* EXCERPTED DATA:
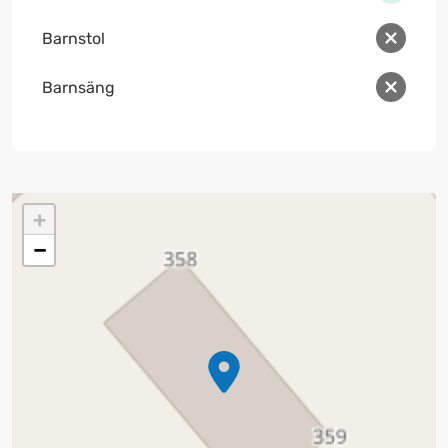
Barnstol
Barnsäng
+
−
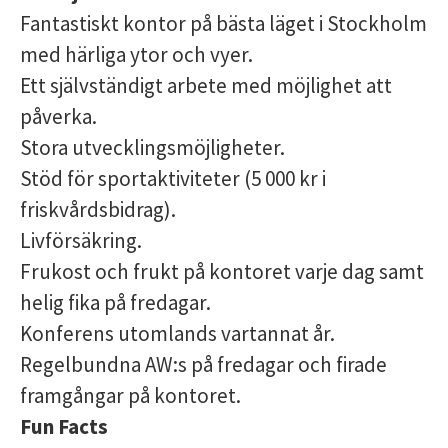
Fantastiskt kontor på bästa läget i Stockholm
med härliga ytor och vyer.
Ett självständigt arbete med möjlighet att
påverka.
Stora utvecklingsmöjligheter.
Stöd för sportaktiviteter (5 000 kr i
friskvårdsbidrag).
Livförsäkring.
Frukost och frukt på kontoret varje dag samt
helig fika på fredagar.
Konferens utomlands vartannat år.
Regelbundna AW:s på fredagar och firade
framgångar på kontoret.
Fun Facts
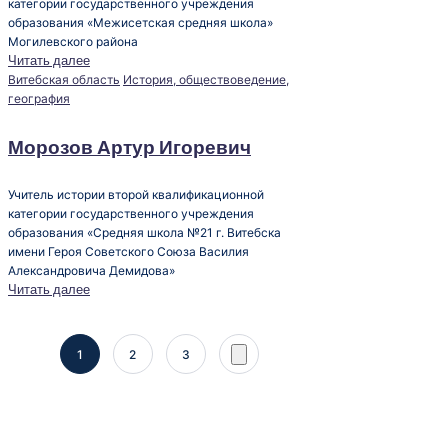
категории государственного учреждения
образования «Межисетская средняя школа»
Могилевского района
Читать далее
Опубликовано
Витебская область
История, обществоведение,
в
география
Морозов Артур Игоревич
Учитель истории второй квалификационной
категории государственного учреждения
образования «Средняя школа №21 г. Витебска
имени Героя Советского Союза Василия
Александровича Демидова»
Читать далее
Пагинация
1
2
3
След.
страница
записей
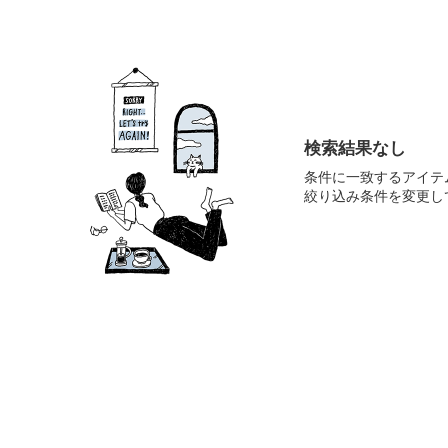
検索結果なし
条件に一致するアイテ
絞り込み条件を変更し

* DESCRIPTION OF THE TASK:
Copy out every line of the data above, taking care to leave the pictures out.

* SOLUTION FOR THIS EXERCISE:
Barnstol
Barnsäng
+
−
Fantastiskt kontor på bästa läget i Stockholm
med härliga ytor och vyer.
Ett självständigt arbete med möjlighet att
påverka.
Stora utvecklingsmöjligheter.
Stöd för sportaktiviteter (5 000 kr i
friskvårdsbidrag).
Livförsäkring.
Frukost och frukt på kontoret varje dag samt
helig fika på fredagar.
Konferens utomlands vartannat år.
Regelbundna AW:s på fredagar och firade
framgångar på kontoret.
Fun Facts
категории государственного учреждения
образования «Межисетская средняя школа»
Могилевского района
Читать далее
Опубликовано
Витебская область
История, обществоведение,
в
география
Морозов Артур Игоревич
Учитель истории второй квалификационной
категории государственного учреждения
образования «Средняя школа №21 г. Витебска
имени Героя Советского Союза Василия
Александровича Демидова»
Читать далее
Пагинация
1
2
3
След.
страница
записей
検索結果なし
条件に一致するアイテ
絞り込み条件を変更し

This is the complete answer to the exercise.